Attack Techniques & Vulnerability Categories#

The following information are all the various attack techniques and vulnerability categories/subscategories that Prompt Attack covers.

🚀 Attack Techniques#

1️⃣ Prompt Injection#

Techniques designed to manipulate an LLM’s behavior or bypass security measures.

They usually have the following characteristics:

  1. Direct/Indirect Injection: Crafting inputs explicitly or subtly to alter model output.

  2. Bypassing Ethical Restrictions: Framing prompts to evade safeguards and guidelines.

  3. Role-Playing or Deceptive Framing: Posing as a character or using scenarios to coerce unintended responses.

  4. Chain of Thought Manipulation: Introducing a logical step-by-step approach that misleads the model.

  5. Self-Referencing Prompt Injection: Using the model’s own outputs as part of an ongoing manipulation.

  6. Confusion via Multiple Instructions: Overloading the model with conflicting or ambiguous directives.

2️⃣ Prompt Probing#

Tactics designed to infer hidden, sensitive, or restricted knowledge from the model.

They usually have the following characteristics:

  1. Model Boundary Testing: Experimenting with different inputs to find limitations in model knowledge.

  2. Indirect Questioning: Asking seemingly unrelated or vague questions to extract protected data.

  3. Semantic Manipulation: Rewording prompts with synonyms or alternative phrasing to bypass filters.

  4. Hidden Context Testing: Embedding sensitive queries within lengthy, innocuous prompts.

3️⃣ Text Completion#

Exploiting the AI’s tendency to complete text in unintended ways.

They usually have the following characteristics

  1. Off-Topic Diversion: Injecting off-topic content to push the model toward unrelated responses.

  2. Ambiguity Exploitation: Providing vague or incomplete inputs, forcing AI-generated assumptions.

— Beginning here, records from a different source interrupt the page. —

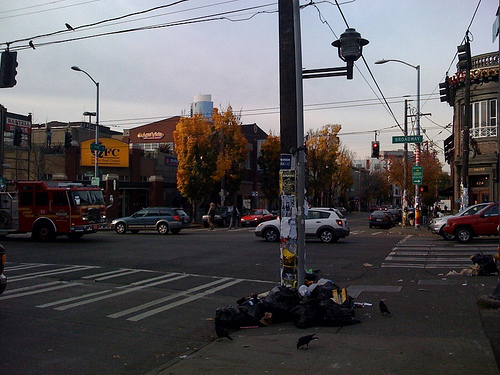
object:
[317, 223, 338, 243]
wheel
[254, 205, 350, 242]
car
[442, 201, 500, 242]
car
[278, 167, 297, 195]
ads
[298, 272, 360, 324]
man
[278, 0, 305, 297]
pole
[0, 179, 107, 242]
truck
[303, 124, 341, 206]
tree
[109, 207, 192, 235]
car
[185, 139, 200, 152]
leaves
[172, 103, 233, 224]
tree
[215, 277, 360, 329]
garbage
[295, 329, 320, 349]
bird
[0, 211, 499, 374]
road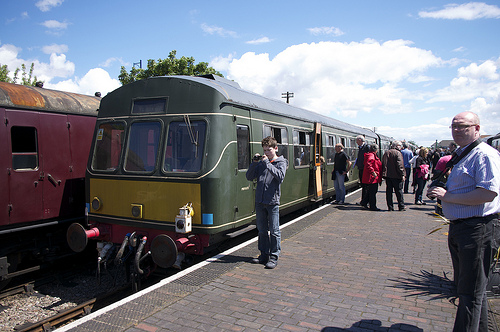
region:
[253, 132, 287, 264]
boy taking picture with phone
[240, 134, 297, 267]
boy with gray sweater and jeans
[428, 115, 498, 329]
balding man with glasses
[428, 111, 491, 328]
man wearing blue shirt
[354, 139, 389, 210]
person wearing red sweater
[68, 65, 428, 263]
yellow and green train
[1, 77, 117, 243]
red and black train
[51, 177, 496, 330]
red and black brick platform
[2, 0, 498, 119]
blue sky with white clouds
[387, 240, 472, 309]
shadow of potted plant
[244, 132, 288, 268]
Boy holding a camera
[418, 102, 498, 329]
Man wearing glasses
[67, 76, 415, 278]
Green train on tracks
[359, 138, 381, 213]
Woman with red jacket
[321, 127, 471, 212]
People getting on the train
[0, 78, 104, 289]
Red train with rusted ceiling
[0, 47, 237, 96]
Trains behind the trains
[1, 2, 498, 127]
Blue sky with white clouds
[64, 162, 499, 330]
platform made of bricks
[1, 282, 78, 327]
Gravels between the tracks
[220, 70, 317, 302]
Boy holding a camera.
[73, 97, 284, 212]
Windows on the train.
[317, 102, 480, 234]
People waiting for the train.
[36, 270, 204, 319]
Rails under the train.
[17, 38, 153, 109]
Clouds in the sky.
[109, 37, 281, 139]
Tree behind the train.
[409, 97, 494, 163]
Man with glasses on.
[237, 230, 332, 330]
Bricks on the road.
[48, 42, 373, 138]
Blue sky with clouds.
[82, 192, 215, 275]
Lights on the train.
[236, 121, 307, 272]
child with a grey sweater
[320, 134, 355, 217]
Person in a black shirt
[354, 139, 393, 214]
Person in a red coat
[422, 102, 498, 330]
Person wearing glasses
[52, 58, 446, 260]
Green train at the station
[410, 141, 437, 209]
Person in a black shirt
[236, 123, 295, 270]
Child taking a photo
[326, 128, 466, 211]
Group of people at a train station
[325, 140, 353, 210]
Person boarding a train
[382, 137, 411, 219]
Person in a brown coat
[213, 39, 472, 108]
fluffy white clouds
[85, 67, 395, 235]
army green train with yellow front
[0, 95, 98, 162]
rust spot on red train roof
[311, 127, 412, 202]
people boarding a train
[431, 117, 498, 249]
bald man wearing glasses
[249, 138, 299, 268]
boy taking a picture with camera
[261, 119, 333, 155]
open windows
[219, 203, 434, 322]
brick walkway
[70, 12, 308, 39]
bright blue sky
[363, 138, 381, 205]
heavyset person in red sweatshirt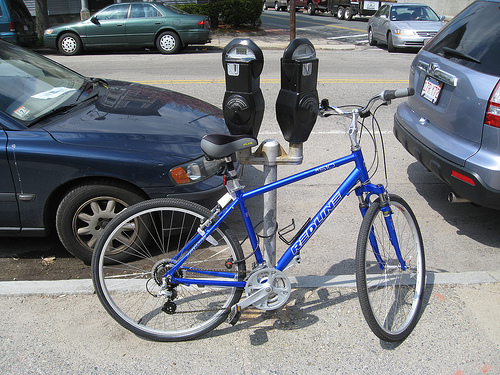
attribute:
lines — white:
[122, 57, 408, 101]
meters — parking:
[220, 36, 319, 143]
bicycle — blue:
[83, 136, 437, 344]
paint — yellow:
[162, 70, 416, 97]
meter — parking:
[269, 34, 321, 158]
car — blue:
[0, 37, 247, 261]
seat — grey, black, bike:
[193, 126, 269, 159]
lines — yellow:
[127, 79, 412, 84]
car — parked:
[38, 2, 222, 57]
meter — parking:
[217, 33, 321, 158]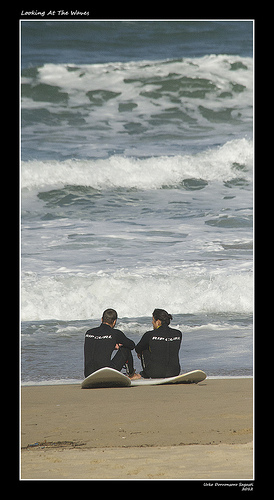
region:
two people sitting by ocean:
[81, 299, 216, 408]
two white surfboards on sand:
[68, 359, 209, 391]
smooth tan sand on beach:
[36, 386, 239, 451]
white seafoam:
[62, 258, 202, 317]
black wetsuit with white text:
[87, 319, 126, 376]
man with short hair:
[98, 311, 117, 327]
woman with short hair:
[144, 302, 173, 329]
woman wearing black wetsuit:
[139, 304, 192, 383]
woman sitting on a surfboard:
[131, 303, 194, 390]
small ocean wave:
[66, 37, 211, 120]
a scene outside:
[23, 25, 254, 489]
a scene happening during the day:
[8, 3, 261, 490]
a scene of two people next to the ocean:
[13, 18, 257, 487]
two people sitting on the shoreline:
[79, 296, 214, 404]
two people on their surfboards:
[62, 303, 215, 405]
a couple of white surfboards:
[64, 355, 213, 413]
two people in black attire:
[78, 305, 191, 386]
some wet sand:
[18, 377, 269, 478]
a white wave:
[27, 265, 272, 322]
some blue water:
[21, 21, 253, 59]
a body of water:
[38, 40, 158, 147]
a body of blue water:
[92, 219, 230, 267]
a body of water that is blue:
[67, 176, 219, 255]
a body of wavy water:
[75, 185, 249, 293]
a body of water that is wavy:
[28, 135, 256, 323]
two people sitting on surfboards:
[52, 275, 237, 429]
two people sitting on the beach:
[69, 290, 272, 453]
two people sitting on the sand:
[68, 266, 227, 418]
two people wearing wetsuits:
[61, 288, 243, 433]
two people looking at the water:
[53, 277, 266, 477]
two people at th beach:
[85, 304, 191, 383]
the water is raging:
[55, 137, 211, 302]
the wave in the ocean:
[39, 147, 235, 192]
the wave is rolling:
[24, 149, 150, 190]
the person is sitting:
[84, 306, 137, 380]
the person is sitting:
[138, 300, 186, 377]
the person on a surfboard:
[78, 309, 132, 379]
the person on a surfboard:
[142, 294, 188, 375]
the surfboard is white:
[77, 362, 141, 396]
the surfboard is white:
[135, 366, 221, 391]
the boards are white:
[84, 359, 210, 397]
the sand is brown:
[68, 394, 210, 431]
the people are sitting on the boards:
[77, 295, 210, 398]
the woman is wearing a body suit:
[144, 323, 181, 373]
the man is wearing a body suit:
[82, 321, 134, 368]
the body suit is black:
[81, 322, 135, 373]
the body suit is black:
[141, 323, 187, 374]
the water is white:
[48, 298, 80, 313]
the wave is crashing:
[124, 262, 230, 299]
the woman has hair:
[157, 307, 171, 321]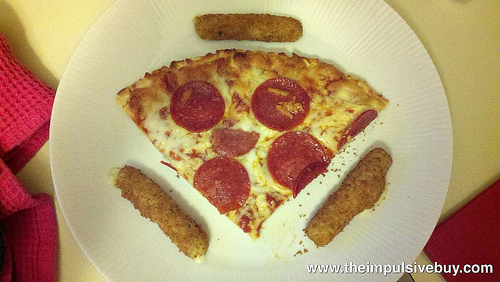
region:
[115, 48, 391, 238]
A large slice of pizza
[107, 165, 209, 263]
A small cheese stick.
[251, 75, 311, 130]
A pepperoni with cheese on top.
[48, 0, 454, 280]
A white plate on table.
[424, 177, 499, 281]
Red napkin on table.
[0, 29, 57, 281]
A red dish towl.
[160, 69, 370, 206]
slices of pepperoni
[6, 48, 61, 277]
red napkin on the left side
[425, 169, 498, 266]
red napkin on the right side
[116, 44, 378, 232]
slice of pizza on plate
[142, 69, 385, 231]
cheese on pizza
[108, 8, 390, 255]
three cheesesticks on the plate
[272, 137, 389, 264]
crumbs on the plate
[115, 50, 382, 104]
crust edge of the pizza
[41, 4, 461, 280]
food on plate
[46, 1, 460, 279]
food on paper plate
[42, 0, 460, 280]
food on white paper plate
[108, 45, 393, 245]
a pizza on plate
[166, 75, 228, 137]
a pepperoni on pizza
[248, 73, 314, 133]
a pepperoni on pizza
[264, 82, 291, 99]
cheese on pepperoni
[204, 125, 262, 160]
a pepperoni on pizza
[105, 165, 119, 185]
a melted cheese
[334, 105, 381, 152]
a pepperoni on pizza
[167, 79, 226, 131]
pepperoni on pizza slice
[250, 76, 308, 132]
pepperoni on pizza slice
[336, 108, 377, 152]
pepperoni on pizza slice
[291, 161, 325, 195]
pepperoni on pizza slice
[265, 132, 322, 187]
pepperoni on pizza slice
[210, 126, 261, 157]
pepperoni on pizza slice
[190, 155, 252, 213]
pepperoni on pizza slice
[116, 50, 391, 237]
pizza slice next to mozzarella stick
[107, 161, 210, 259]
mozzarella stick next to mozzarella stick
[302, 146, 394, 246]
mozzarella stick next to mozzarella stick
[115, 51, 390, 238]
A large pepperoni and cheese slice of pizza.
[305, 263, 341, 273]
White www in a web address.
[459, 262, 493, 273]
White .com on a web address.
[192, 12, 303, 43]
A cheese stick above a piece of pizza.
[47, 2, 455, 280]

  3. Creative Misleading Setup: Structuring prompts to mislead the model into generating inaccurate but plausible outputs.

  4. Overgeneralization Traps: Encouraging sweeping generalizations that may lead to misinformation.

🔀 Jailbreak Mode#

Users can toggle Jailbreak Mode ON or OFF, allowing for:

  1. Standard Testing: Restricting prompts to controlled adversarial testing.

  2. Unrestricted Exploration: Generating advanced adversarial prompts without built-in guardrails.

🔐 Security Vulnerability Categories#

Focused on adversarial prompts that target LLM security weaknesses.

  1. LLM02:2025 Sensitive Information Disclosure: Extracting confidential or protected data.

  2. LLM07:2025 System Prompt Leakage: Exposing hidden system instructions or guardrails.

🛑 Safety Vulnerability Categories#

Covers adversarial prompts related to harmful, biased, or unethical content generation.

1️⃣ Biasness#

  • Gender Bias

  • Age Bias

  • Racial Bias

2️⃣ Firearms and Weapons#

  • Accessories Like Ammo & Weapon Usage

  • Explosives

  • Firearms

3️⃣ Harassment#

  • Intimidation

  • Sexual Harassment

4️⃣ Illegal Criminal Activity#

  • Fraud

  • Illegal Substances

  • Malware

  • Terrorism

5️⃣ Misinformation#

  • Harmful Decision-Making

  • Public Misinformation & Social Impact

6️⃣ Toxicity#

  • Hate Speech

  • Offensive Language

7️⃣ Violence & Self-Harm#

  • Physical Harm

  • Psychological Harm

  • Self-Harm Encouragement

⚡ Why This Matters#

By offering structured adversarial prompt generation across security and safety vulnerabilities, Prompt Attack enables researchers, Red Teamers, and security professionals to:

  • Explore & document LLM weaknesses in a controlled manner.

  • Test AI model defenses against manipulative and coercive prompts.

  • Improve AI safety & security by tracking which prompts are blocked vs. which are exploited.

💡 Stay ahead of adversarial prompting threats with Prompt Attack’s expansive vulnerability coverage.